Para algunos es repelente, para mí es magnético. Veo a alguien llorar y me acerco. No me interesa consolarlo, no podría, no sabría, no querría. Solo me interesa la historia. Y si encima, el que llora tiene un teléfono en la mano, mejor aún. Más que los caramelos y las tortafritas. Es pura ganancia, no tiene que hablarte y seguro, de reojo, podés chequear lo que escribe o escuchar lo que le cuenta a otro. Si ya la gente en estado normal te abre su intimidad con la pantallita al aire, más aún cuando la angustia le ocupa toda la atención.

Así que en plena mañana, con un colectivo repleto y conversador, la veo. Todavía no llora o ya lo hizo. Ojos rojos, acuosos. Ojeras. Nariz roja de sonarse los mocos o aspirarlos. Vestida de laburo de oficina. Auriculares blancos, de los chiquitos. No me esfuerzo en alcanzarla, el amontonamiento de los que suben me deja a su lado.

Está apoyada contra un costado del bondi, sobre una de las barandas de caño. Tira mensajes a lo pavote. Como estoy al revés no puedo ver nada. De repente se acerca el aparato a la boca y comienza a hablar por wasap. Apago la música. El quilombo del bondi me inunda la cabeza en medio segundo. Es insoportable. La monada está increíblemente animada. No veo porqué. La felicidad, le dicen, creo.

Puedo escucharla en medio de la jarana. Le habla a Cris (¿hombre, mujer?). No se sabe. Le cuenta que anoche Lucio le dijo que se ve con otra. Le dice que al principio le chupó un huevo, que todo el mundo se quiere garchar a alguien que no sea su pareja. Y que ella también se garchó a un par y no pasó nada. Y entonces que bueno, que ella puso cara de orto y, para evitarse la escena, firme, serena, le dijo a Lucio que era un pelotudo y que hablaban mañana cuando no fuera madrugada. Lucio se quedó callado. Y ella se hizo la dormida. Toda la noche. Y él se levantó a las seis y media y se fue a laburar, como todos los días. Y ella, que se pasó horas preguntándose por qué no le dolía todo lo que debería dolerle, se fue a duchar. Y abajo del agua se dio cuenta que no quería que él se fuera. Que se querían, que cogían bien. Que el papá de ella lo quiere mucho.
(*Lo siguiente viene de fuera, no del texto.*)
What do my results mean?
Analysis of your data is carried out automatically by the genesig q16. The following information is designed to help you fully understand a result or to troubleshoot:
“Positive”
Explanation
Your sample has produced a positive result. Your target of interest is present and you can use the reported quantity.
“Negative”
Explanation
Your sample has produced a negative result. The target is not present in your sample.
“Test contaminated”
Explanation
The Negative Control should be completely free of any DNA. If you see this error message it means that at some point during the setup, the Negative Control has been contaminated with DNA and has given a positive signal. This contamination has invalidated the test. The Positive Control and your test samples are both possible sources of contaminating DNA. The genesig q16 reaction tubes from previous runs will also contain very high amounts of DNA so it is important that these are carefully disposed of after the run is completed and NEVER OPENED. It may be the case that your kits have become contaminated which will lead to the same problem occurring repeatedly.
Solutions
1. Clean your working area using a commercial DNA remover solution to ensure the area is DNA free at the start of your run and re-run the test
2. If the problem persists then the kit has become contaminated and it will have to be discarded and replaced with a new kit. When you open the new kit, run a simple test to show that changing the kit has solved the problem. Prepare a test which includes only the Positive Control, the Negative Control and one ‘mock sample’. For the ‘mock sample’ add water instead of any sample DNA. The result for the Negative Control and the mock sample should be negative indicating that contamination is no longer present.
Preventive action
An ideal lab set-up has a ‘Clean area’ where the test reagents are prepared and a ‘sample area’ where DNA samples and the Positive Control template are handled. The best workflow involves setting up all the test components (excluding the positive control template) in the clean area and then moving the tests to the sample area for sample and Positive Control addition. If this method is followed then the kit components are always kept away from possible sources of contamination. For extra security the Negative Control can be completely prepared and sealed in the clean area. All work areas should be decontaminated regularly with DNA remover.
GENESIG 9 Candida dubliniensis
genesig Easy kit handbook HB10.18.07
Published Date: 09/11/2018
No lo dice bajo. Lo dice fuerte y claro. Lo dice con fiereza, con bronca, con la resolución de quien ve a la verdad a los ojos y le sostiene la mirada. También lo dice con terror. Calla.

Está llorando. Sin aspamento. Solo llora. Nadie más que yo está al tanto. Miro para los costados, todos en la suya. Mira el teléfono como perdida en la pantalla. Está esperando una respuesta de Cris. Creo que, de hecho, ella aceptaría en este momento cualquier cosa que se parezca a una respuesta venida de quién sabe dónde.

A los dos minutos, algo le llega. Escucha. El llanto va desapareciendo. Ahora solo tiene unas gotones que le salen de los ojos. Vuelve a envíar un audio. Dice “No quiero que se vaya.” No agrega nada más.

Cuando bajamos lo hacemos juntos y caminamos unos metros en la misma dirección. Tiene la cara un poco más recompuesta. Al llegar a la esquina cruzamos la mirada. Me saca una radiografía. La cazo al instante. Sabe que lo escuché todo. Se da vuelta. En un pestañeo la pierdo entre la gente.